Illegal trade in wildlife products is reported to be the world’s third largest illegal trade after arms and drugs. Interpol estimates the annual value of the trade to be between 10 and 20 billion U.S. dollars.

Lixin Huang, president of the American College of Traditional Chinese Medicine, in San Francisco, said that her organisation has done a lot of work since the last Year of the Tiger to educate practitioners and the public that traditional Chinese medicine does not need tiger bones.

“There’s no need. There are enough alternatives to be used in hospitals. And there is no demand from traditional Chinese doctors,” she said. Educating the public is key, and her organisation is holding events throughout this year to spread awareness among traditional doctors and their patients, including at a conference on traditional Chinese medicine in Shanghai later this year, Huang said.

Trade in tiger products has been banned in China since 1993, but the number of wild tigers in the country – currently estimated at about 50 – has continued to decline. And China has indicated it hopes to lift the ban at some future point, even going as far leading an effort to remove language from the January declaration that would have called for maintaining the permanent ban on trade in tiger products.

One way in which this trade is still being fed today is through tigers from tiger farms. Tiger farms are found in China, Laos, Thailand and Vietnam. The farms in China are estimated to house about 5,000 cats, nearly twice the global wild population.

There are fears that wild tiger parts sometimes infiltrate farmed tiger markets, but the problems with farms go deeper than that.

Varma said the Bank opposes tiger farms and commercial exploitation and breeding of tigers in part because “once this becomes a business, it can have a negative effect on world markets by expanding demand [for tiger products].”

He also pointed to the threats posed by urbanisation. “This is not just a conservation issue,” Varma said.

Sybille Klenzendorf, director of WWF-U.S.’s Species Conservation Programme, said tigers currently live on only seven percent of their native range and that this range exists in isolated pockets that cut off one population from the others.

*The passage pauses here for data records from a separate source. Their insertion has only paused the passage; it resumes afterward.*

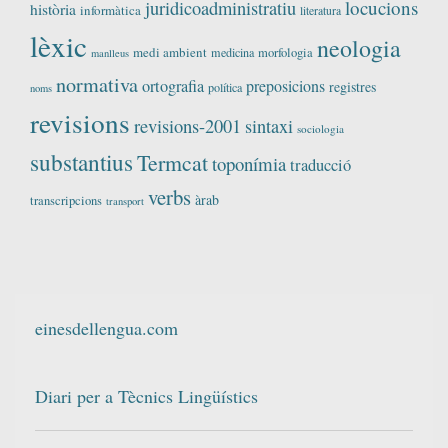
locucions
juridicoadministratiu
història
informàtica
literatura
lèxic
neologia
medi ambient
medicina
morfologia
manlleus
normativa
ortografia
preposicions
registres
política
noms
revisions
revisions-2001
sintaxi
sociologia
substantius
Termcat
toponímia
traducció
verbs
àrab
transcripcions
transport
einesdellengua.com
Diari per a Tècnics Lingüístics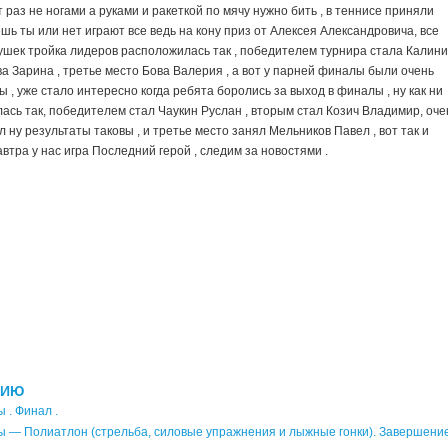
 раз не ногами а руками и ракеткой по мячу нужно бить , в теннисе приняли
шь ты или нет играют все ведь на кону приз от Алексея Александровича, все
евушек тройка лидеров расположилась так , победителем турнира стала Калин
а Зарина , третье место Бова Валерия , а вот у парней финалы были очень
 , уже стало интересно когда ребята боролись за выход в финалы , ну как ни
ась так, победителем стал Чаукин Руслан , вторым стал Козич Владимир, оче
ну результаты таковы , и третье место занял Мельников Павел , вот так и
ра у нас игра Последний герой , следим за новостями .
НИЮ
 . Финал .
ы — Полиатлон (стрельба, силовые упражнения и лыжные гонки). Завершение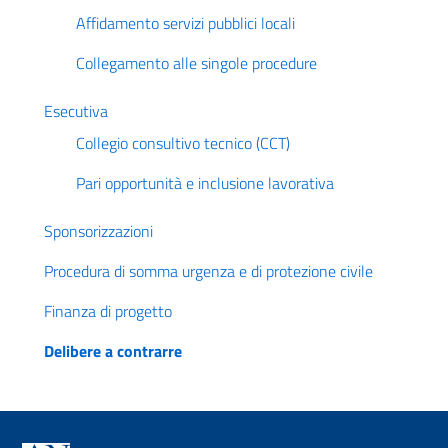
Affidamento servizi pubblici locali
Collegamento alle singole procedure
Esecutiva
Collegio consultivo tecnico (CCT)
Pari opportunità e inclusione lavorativa
Sponsorizzazioni
Procedura di somma urgenza e di protezione civile
Finanza di progetto
Delibere a contrarre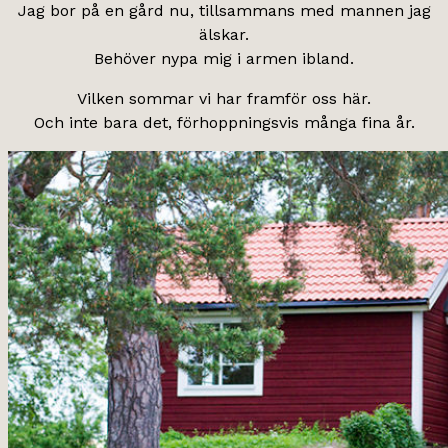
Jag bor på en gård nu, tillsammans med mannen jag
älskar.
Behöver nypa mig i armen ibland.
Vilken sommar vi har framför oss här.
Och inte bara det, förhoppningsvis många fina år.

Varma said the Bank wants the pockets of wilderness that do remain to be valued. “These pockets are really under huge pressure,” and the Bank can help countries realise the value of these pockets and partner with them to help preserve tiger habitat, he said.

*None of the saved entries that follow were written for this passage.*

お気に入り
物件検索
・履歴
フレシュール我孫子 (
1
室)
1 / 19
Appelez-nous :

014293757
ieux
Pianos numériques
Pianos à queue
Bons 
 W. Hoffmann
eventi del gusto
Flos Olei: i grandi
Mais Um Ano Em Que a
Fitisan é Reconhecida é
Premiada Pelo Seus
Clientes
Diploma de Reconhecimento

In the U.S., there are some 5,000 tigers in captivity, largely in private hands rather than zoos, according to TRAFFIC’s Allen. The WWF says only six percent of tigers in the U.S. live in accredited zoos, while the rest fall under the regulations of the U.S. Department of Agriculture, states or “virtually no regulation at all.”

Sixteen states allow keeping tigers, but have some regulations, but nine do not regulate the keeping of tigers at all, said Allen. He said Texas seems to have largest number of tigers in captivity. The state does have regulations, he said, but “it seems they are not being enforced.”

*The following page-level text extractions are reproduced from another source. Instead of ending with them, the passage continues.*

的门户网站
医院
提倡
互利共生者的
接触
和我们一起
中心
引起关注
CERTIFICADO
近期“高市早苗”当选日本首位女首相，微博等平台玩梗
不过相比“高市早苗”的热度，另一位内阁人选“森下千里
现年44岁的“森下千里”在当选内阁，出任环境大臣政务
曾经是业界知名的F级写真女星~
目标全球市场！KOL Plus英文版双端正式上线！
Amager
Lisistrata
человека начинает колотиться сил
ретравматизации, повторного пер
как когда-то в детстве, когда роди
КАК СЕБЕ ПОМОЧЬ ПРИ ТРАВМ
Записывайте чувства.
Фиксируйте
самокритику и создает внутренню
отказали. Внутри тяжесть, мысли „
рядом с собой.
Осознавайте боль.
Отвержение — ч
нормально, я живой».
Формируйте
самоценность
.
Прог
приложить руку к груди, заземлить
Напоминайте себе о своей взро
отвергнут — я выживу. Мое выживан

The main difficulty in getting a handle on the extent of captive tigers in the U.S. is that it is so difficult to determine how many tigers are actually kept in captivity in the country, he said.

Back in Asia, estimates put the number of tigers in the wild during the last Year of the Tiger – 1998 – between 5,000 and 7,000. Conservation groups will pounce on the fact that zodiac sign has rolled around again to make a major push at turning around the decline that has seen the population halve in 12 years.

“As many Asian countries are getting ready to celebrate the Year of the Tiger, conservationists are unfortunately not so joyful,” said WWF’s Klenzendorf.

But tigers are a very adaptable and resilient animal, so there is still hope, she said. “Tigers can recover in a very fast time if we solve what’s wrong…there’s lots to do and by saving tigers we save ourselves and so much more.”